Потянула дверь, прихлопнула, и такси тронулось, увозя ее в сиянии зимнего дня, в сверкании снегов, в шуршании лыж и веселом гомоне незнакомых языков.
– Укатила краля-то? – спросил подошедший прозаичный, как двугривенный, Хохлов. – Ну, поздравляю тебя!
– А? – переспросил Лавровский. В голове у него шумело, и видел он плохо.
– Поздравляю тебя, Шарик, – громко сказал Хохлов, – ты балбес! Ну? Пошли, что ли?
И он увел несчастного в ресторан, и оставшиеся три дня они безостановочно пили водку, коньяк, шнапс и граппу, и потом Хохлов еще заплатил астрономическую сумму за тот коньяк, который «Димасик» и его волшебница пили в номере, и это было так ужасно, так отвратительно, так гадко, что Лавровский решил было покончить с собой, но не покончил.
А как же Светка с Владиком?! Что они станут делать, если он покончит с собой?! Как они будут жить, они же неприспособленные!
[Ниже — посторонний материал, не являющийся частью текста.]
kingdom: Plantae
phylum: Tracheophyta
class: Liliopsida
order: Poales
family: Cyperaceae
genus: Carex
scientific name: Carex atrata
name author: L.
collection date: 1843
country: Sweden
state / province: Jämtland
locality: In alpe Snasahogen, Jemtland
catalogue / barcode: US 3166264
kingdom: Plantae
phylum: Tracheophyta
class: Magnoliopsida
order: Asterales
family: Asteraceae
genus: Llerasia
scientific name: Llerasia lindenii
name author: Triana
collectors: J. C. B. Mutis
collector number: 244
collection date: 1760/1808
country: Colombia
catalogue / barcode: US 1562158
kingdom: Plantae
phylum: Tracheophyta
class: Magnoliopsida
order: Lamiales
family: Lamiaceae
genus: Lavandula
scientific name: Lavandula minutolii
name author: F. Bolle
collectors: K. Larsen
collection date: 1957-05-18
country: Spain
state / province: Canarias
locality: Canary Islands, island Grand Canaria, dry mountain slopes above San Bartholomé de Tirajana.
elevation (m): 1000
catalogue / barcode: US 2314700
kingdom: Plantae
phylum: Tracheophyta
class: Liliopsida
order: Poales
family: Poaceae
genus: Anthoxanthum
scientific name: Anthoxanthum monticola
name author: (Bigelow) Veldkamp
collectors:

Владик малыш, а Светка любит песню про бригантину, носит свитера с высоким горлом и искренне считает, что делает полезное дело в том самом НИИ, где с понедельника по пятницу рисует на кульмане линии!…
Разве же оставишь их, таких… слабых и беззащитных?!
И Лавровский не покончил с собой. Вернувшись, он пожил у Хохлова еще с недельку, отговариваясь тем, что отпуск себе продлил, потому что там, на курорте, сильно простудился.
– Ты осторожнее, Дим, – кричала в трубку Света, не подозревая о том, что муж сидит на хохловском диване, – смотри не доводи дело до пневмонии! А Хохлов? Он улетел?
Лавровский соглашался, что улетел.
– И бросил тебя одного? – ужасалась Света. – С температурой?!
Годы шли, грянул и прошел еще один роман, на этот раз с какой-то биржевой маклершей, Лавровский все еще торговал на бирже воздухом. Потом и маклерша куда-то делась, а у Светы родился второй ребенок, и опять началось все сначала – мечты о квартире, пусть и двухкомнатной, но зато своей, в ванной запах пеленок и детского мыла, бутылочки в холодильнике, соски в турке, для стерильности прикрытые марлицей, фруктовое пюре абсолютно поносного цвета и в выходные походы за подгузниками.
Лавровский все пытался рисовать – теперь уже своих детей, – все мечтал, что станет художником, настоящим, востребованным, таким, что британская королева именно ему закажет свой портрет в годовщину коронации. Какое-то время он еще поработал на бирже, потом перешел в рекламное агентство и даже нарисовал там один плакат, который разместили на Кольцевой автодороге.